DeVry, Capella Education Beat Expectations

NEW YORK ( TheStreet) -- DeVry ( DV) and Capella Education ( CPLA) topped quarterly profit expectations despite softer student enrollment.

DeVry shares rose 2.2% to close at $50.09 on Tuesday while Capella added 1% to $50.29.

DeVry, which runs Keller Graduate School of Management, Chamberlain College of Nursing, Ross University and the Carrington Colleges Group, said Tuesday it earned $92.9 million, or $1.32 per share, in the recent quarter, up 14.4% from a profit of $81.2 million, or $1.12 per share, in the year-earlier quarter.

Revenue jumped 11.6% to $562.7 million, from $504.4 million, helped by an increase in total student enrollment.

Top- and bottom-line results topped analysts' expectations for DeVry to earn $86.9 million, or $1.23 per share, on revenue of $563.8 million.

While DeVry's total student roster grew, new undergraduate enrollment at its namesake university dropped 15.4%; at its Ross University, new student enrollment fell 8.2%.

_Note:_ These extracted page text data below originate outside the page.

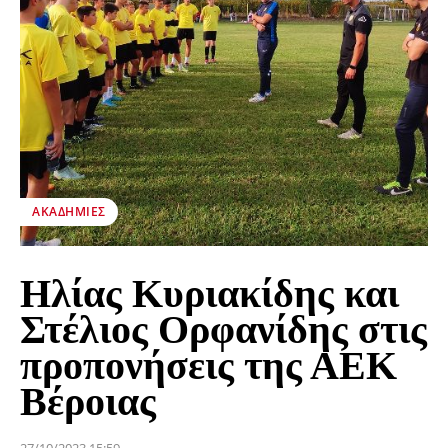
ΑΚΑΔΗΜΊΕΣ
Ηλίας Κυριακίδης και
Στέλιος Ορφανίδης στις
προπονήσεις της ΑΕΚ
Βέροιας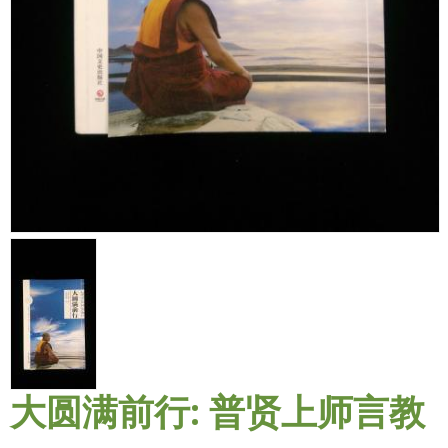
大圆满前行: 普贤上师言教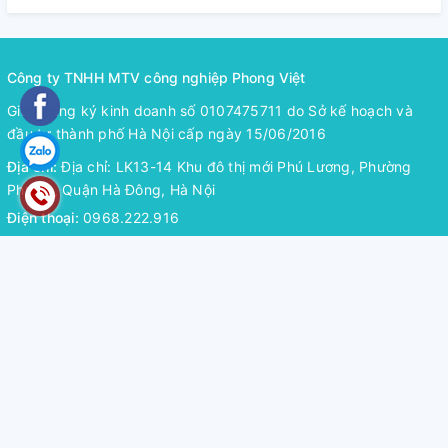
Công ty TNHH MTV công nghiệp Phong Việt
Giấy đăng ký kinh doanh số 0107475711 do Sở kế hoạch và
đầu tư thành phố Hà Nội cấp ngày 15/06/2016
Địa chỉ:
Địa chỉ: LK13-14 Khu đô thị mới Phú Lương, Phường
Phú La, Quận Hà Đông, Hà Nội
Điện thoại:
0968.222.916
Email:
bulongphongviet@gmail.com
Hỗ trợ thanh toán
Mở rộng chân trang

For Capella Education, new student enrollment plummeted 35.8%, and it forecast new student starts would be down 40% in the fiscal second quarter as the impact of increased competition and recent measures instituted to remain in compliance with new Department of Education regulations pressure enrollment standards.

Capella earned an adjusted 97 cents per share last quarter, up from 83 cents per share earned a year earlier.

Revenue increased 10.1% to $111.4 million, from $101.2 million.

Capella said it increased marketing and promotion spending by 18% to $35.3 million as it works to retain its working-adult student base, students deemed more likely to be able to pay back federal loans.

Federal student aid is among the primary sources of income for for-profit education providers.

Capella said tuition fee increases for the 2011-12 academic year would not be as severe as its previous tuition hikes, and the school said it would provide scholarships and grants in order to draw in more students.

Larger rival Apollo Group ( APOL), operator of University of Phoenix, said in March that its new student starts dropped by 45%, and the school operator forecast declines in 2011 and 2012 revenue.

Even so, Apollo Group topped adjusted quarterly profit expectations, though it offered a soft student enrollment outlook for the University of Phoenix.

Stocks in the education sector underperformed the S&P 500 last year for the second consecutive year. Performance in 2011 is expected to remain volatile amid regulatory uncertainty.

Similar to Apollo, for-profit education peer Corinthian Colleges ( COCO) also recently warned of a larger-than-previously forecast decline in new student enrollment.

Corinthian attributed its revised guidance to recently instituted tuition price increases for diploma programs, which went into effect on Feb. 1.

Uncertainty has plagued the for-profit education sector since last summer.

The Department of Education is expected to unveil a final version of what is known as the "gainful employment" rule, which would cut federal aid to schools with more than 65% of students unable to repay hefty loans. Federal aid to for-profit education providers came to nearly $150 billion in the last academic year.

RBC Capital Markets analyst Robert C. Wetenhall said he expects the final version "will be comparable to or less onerous than the previously published draft version." Still, he told TheStreet recently that it's "tough to get excited about the education sector's outlook" for 2011 given the lack of a hard catalyst, or "something dramatically material likely to provide torque to the stocks."

The Obama administration's proposed education regulations cover everything from restricting incentive-based recruiting practices, the need for new job-training courses, and taking action against schools which fail to advertise honestly to requiring schools to notify students of graduation and job placement rates. Institutions would also be required to limit student enrollment to those who have high school diplomas or can readily demonstrate their readiness for university-level education. Schools must also comply with what is called the 90:10 rule in fiscal 2012, a rule stipulating that no more than 90% of a for-profit education provider's revenue may be generated from the DOE's federal student aid program.

Bob Phillips, managing partner at Spectrum Management Group, told TheStreet "the general macro outlook for the sector is not good." He views the education sector as "a bubble fueled by free government money."

School stock peer Bridgepoint Education ( BPI) beat fourth-quarter profit expectations and said it expects student enrollment to grow nearly 6% this year despite all the new regulations.

Bridgepoint said the impact of regulatory changes scheduled to take effect during the year as well as internal quality initiatives it introduced in 2010 will pressure the postsecondary education provider, particularly in the second half of 2011, yet it expects positive full-year new enrollment growth.

Earlier this year, Capella said it planned to reduce its non-faculty workforce by around 8%, or 125 positions, resulting in a charge of about $2 million in the quarter ending March 31, 2011 and an annualized cost savings of approximately $12 to $12.5 million.

Capella's layoffs and new student enrollment forecast echoed that of Corinthian Colleges ( COCO), which recently beat top- and bottom-line expectations for its 2011 fiscal second quarter, but forecast slower student enrollment growth and said it plans to raise tuition fees and trim its workforce.